“Everything comes at a price. Everything in your life. The question you have to ask yourself is, what price are you willing to pay?”― Paullina Simons, the Summer Garden
A question that can interestingly apply to many a shopping spree. The answer could make the difference between hearing the magical chime of the register and having to watch that customer do an awkward walk-run out of the store. If your quality is on point, it could be coming down to the numbers printed on your tags.
New designers on the block may be tempted to absorb most of the costs in order to lure shoppers in with absolutely low price points. Or perhaps haven’t taken into account all the extra costs that went into making the products in the first place. Costing your product correctly is incredibly important because it not only affects where your brand will be positioned in the market, but also directly affects your profits. That extra money is what helps your brand grow and keeps the lights on!
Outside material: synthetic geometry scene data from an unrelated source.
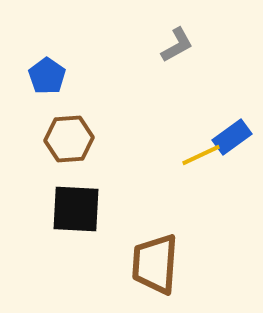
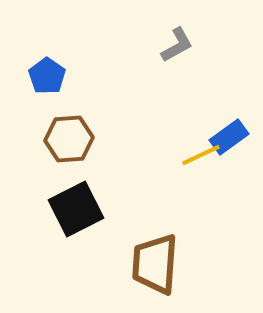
blue rectangle: moved 3 px left
black square: rotated 30 degrees counterclockwise
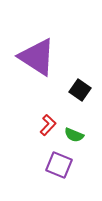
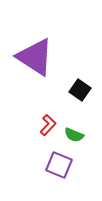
purple triangle: moved 2 px left
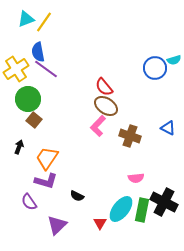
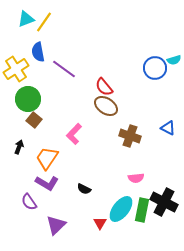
purple line: moved 18 px right
pink L-shape: moved 24 px left, 8 px down
purple L-shape: moved 1 px right, 2 px down; rotated 15 degrees clockwise
black semicircle: moved 7 px right, 7 px up
purple triangle: moved 1 px left
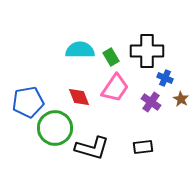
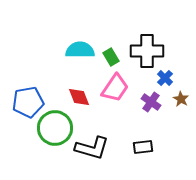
blue cross: rotated 21 degrees clockwise
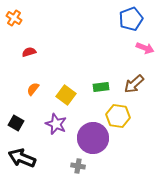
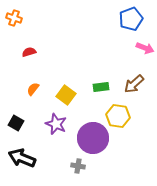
orange cross: rotated 14 degrees counterclockwise
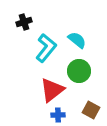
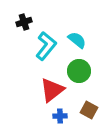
cyan L-shape: moved 2 px up
brown square: moved 2 px left
blue cross: moved 2 px right, 1 px down
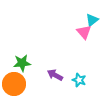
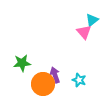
purple arrow: rotated 42 degrees clockwise
orange circle: moved 29 px right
Once you’ve figured out your cost price, there are several approaches that could help you price in a way that works for your product line.*But first, what is the ‘Cost Price’? *
This is essentially your business’s basis. To figure out what your ‘break-even point’ is, you’ll need to identify what your work really costs you. Break-even in this case refers to you expenditure corresponding with your income. Once this is established, you can begin to decide on your profit margins as well as your retail and wholesale prices.
THE METHODS
Absorption Pricing
Great for: Covering your costs and expenses
This pricing method considers five key elements to make you walk away with a profit. These are your cost price, expenses in form of administration, design and overheads, profit margins, Wholesale price and your recommended retail price (RRP). Basically:
Step 1
Cost Price = Production cost per unit + ((Total overheads + admin expenses) ÷ Number of units produced).
Step 2
Wholesale Price = Cost price+ Profit Margin
Step 3
RRP = Wholesale price x 2
Backwards Pricing
Great for: Figuring out if you should produce the product in the first place
Take for example you want to make a statement necklace. With the current market in mind, as well as your consumer and brand, the recommended retail price will demonstrably be around KSh20,000. To get your cost price, you’d have to divide it by four because cost price should be a quarter of your price. So, could you make a quality statement necklace for KSh5,000? If the answer is no, you either need to edit your design or manufacturing process, or alternatively scrap the idea all together.
Discount Pricing
Great for: Offloading inventory and increasing foot traffic.
Who doesn’t love a sale? Not only are you introducing your brand to the more price-sensitive consumer, you get to release some of your old inventory to make room for new stock. Not to mention it can double as loss-leading pricing if the sale leads the consumer into buying additional products in the store that aren’t necessarily on sale too. Careful with the discount strategy though. If utilized too often, your brand will become synonymous with bargains and you’ll have to keep it up. Even worse, it can make your product/brand appear to be tawdry. If your product is more up the creative ally, this tactic may not be for you.
Keystone Pricing
Great for: A brand that want to keep its pricing strategy super simple.
In a nut shell, it’s doubling your price (Or multiplying in by 2.5 at most). Take your cost price, let’s say KSh10,000. Multiply this by two to get your wholesale price. That would be KS20,000. To get your retail price, you’d multiply the wholesale price by two, making it KSh40,000. This isn’t the best formula if your product has a slow inventory turnover, high handling and shipping costs or are scarce. But if you’re easily available everywhere, go for it.
What if you don’t want a 50% mark-up? Depending on your situation, you may want your mark-up to be higher or lower than what would be your keystone price. A simple formula to help you out with this is:
Retail price = [(cost of item) ÷ (100- mark-up percentage)] x 100
Example: If creating your ring would cost you KSh1500 and you decide on a 40% markup, your retail price would be Ksh2500
[(1500) ÷ (100- 40)] x 100 = [(1500 ÷ 60)] x 100 = Ksh2500
Product Bundling Pricing
Great for: Making a low-cost item appear of a higher value
Got smaller apparel pieces such as earrings, socks or knickers? Selling multiple pieces under a single price can ultimately lead to larger volume purchases. Take for example a pair of earrings could be KSh1000 but a pack of five pair of earrings comes too Ksh1200. Guess which one the shopper will head for?
Psychological Pricing
Great for: Prompting impulse buying
Studies have shown that ending your prices with an odd number increases the likelihood of a purchase. Turns out that odd numbers help to minimize the pain of spending your hard-earned money. Interestingly, researchers at MIT and the University of Chicago discovered that the number nine in particular is the most effective odd number. Hence a customer is more likely to buy a product if it’s Ksh490 as opposed to Ksh440. Like with discount pricing, this may not be suitable for a luxury or creative brand as it has the possibility of cheapening your brand perception.
When it comes to pricing, it also helps to take into consideration the market going rate, how you would cost extra features for each product or how you would cost an emergency order to compensate the shortened time-frame. Setting prices may seem like the least favourite thing to do as a designer but it’s a necessary action to ensure your brand can compete and grow in the market. As well as ensure your target customers always think your products are a price worth paying for.